Yvanna não respondeu. Olhou para os olhos esmeraldinos da elfa e viu um brilho familiar neles. O brilho que muitas vezes antes vira brilhar naqueles olhos. O motivo pelo qual Rinlia era militar e continuava lutando mesmo quando ninguém mais exigiria isso dela.

-Então nós teremos um longo caminho de descobertas, não é, comandante?

-Sim. Existe muito que nós precisamos entender. Porque ele é diferente? Porque a magia dele enfureceu as criaturas? Seria o instinto delas, que ele despertou durante a tempestade? O que os incorpóreos são capazes de fazer quando ele está por perto?

-Então esse foi seu plano desde o início. Levá-lo conosco.

-E o que você pensou que seria? - A elfa suspira, exausta pela viagem. Seu corpo, enfim, pede as contas pela quantidade de magia que utilizara em todo o percurso. Ela sente-se prestes a desmaiar a qualquer momento.

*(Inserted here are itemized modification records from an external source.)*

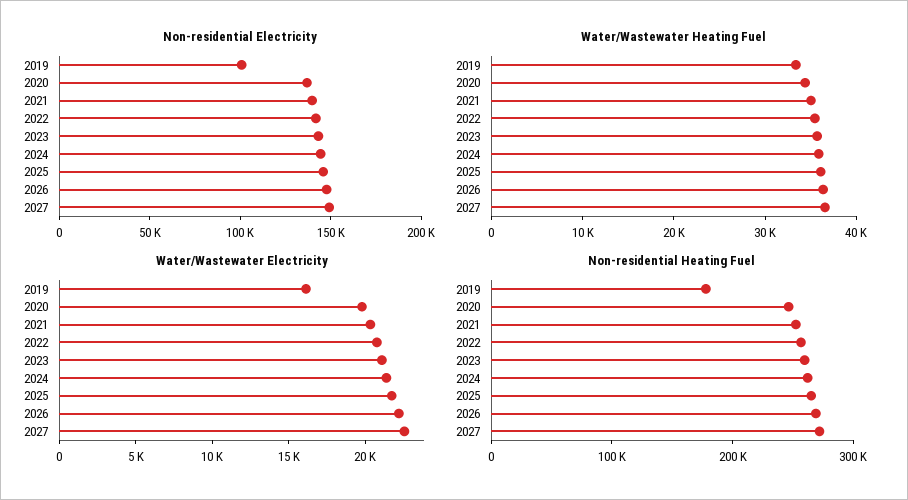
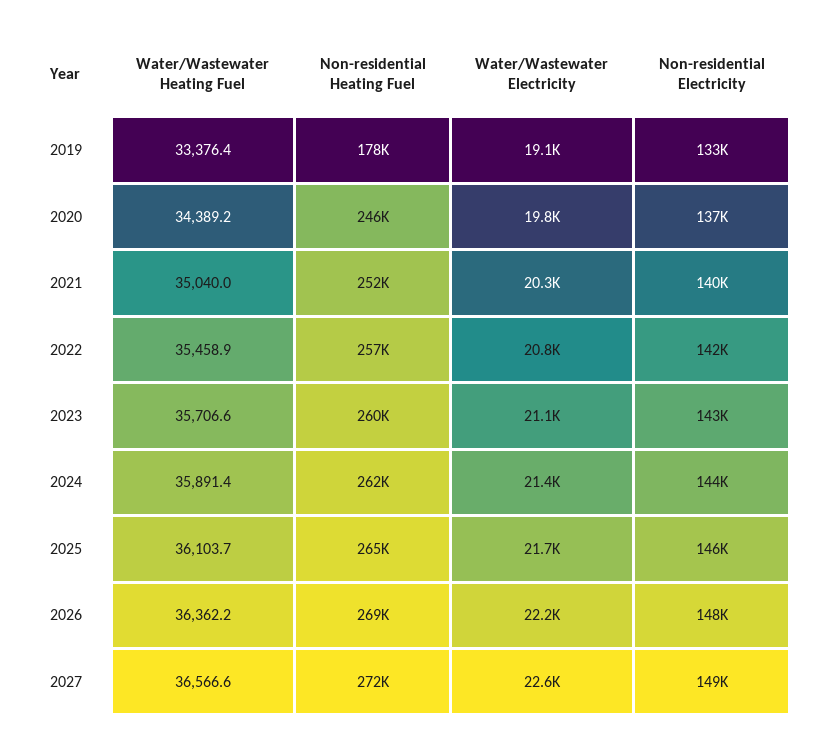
Non-residential Electricity, 2019: 100000 -> 133000
Water/Wastewater Electricity, 2019: 16000 -> 19100

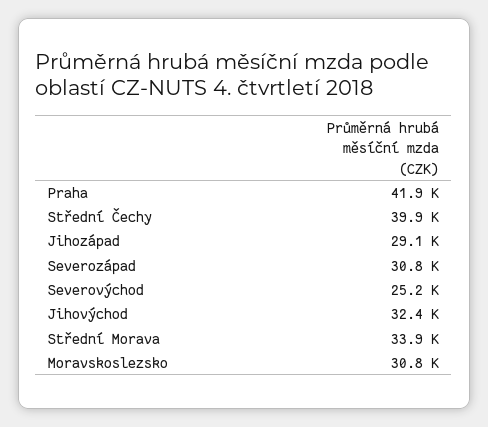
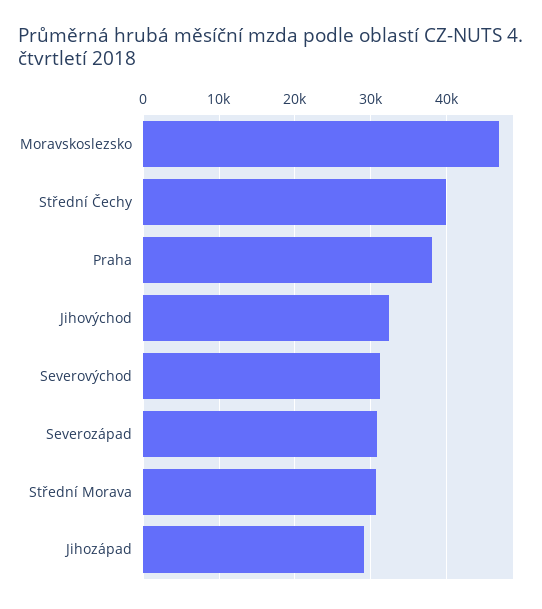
Praha: 41900 -> 38000
Severovýchod: 25200 -> 31000
Střední Morava: 33900 -> 31000
Moravskoslezsko: 30800 -> 47000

-Eu pensava que o entregaríamos a Vivre. Achei que você não queria matá-lo na estrada porque queria que investigassem algo aqui.

-De maneira alguma. O que eu quero é entregar esse garoto para Armenvald ou algum outro especialista em magia de Fiandel. Escute uma coisa, Yvanna: - Rinlia se inclina na cadeira. - Esse garoto pode ser a chave para acabar com os incorpóreos, na pior das hipóteses.

-E na melhor?

-Ele pode nos dar a chance de usar a magia dos incorpóreos ao nosso favor.

-Como você pode ter certeza disso? Como sabe que sequer vamos conseguir levá-lo o caminho todo de volta?

A elfa fez um sinal negativo.

-Você está falando de duas situações completamente diferentes. Eu posso muito bem ter certeza do que ele pode oferecer sem saber se vou conseguir levá-lo até nosso reino.

-A pergunta prevalece: Você acha que conseguimos levá-lo de volta?

A elfa balança a cabeça.

-Se alguém pode fazer isso, somos nós.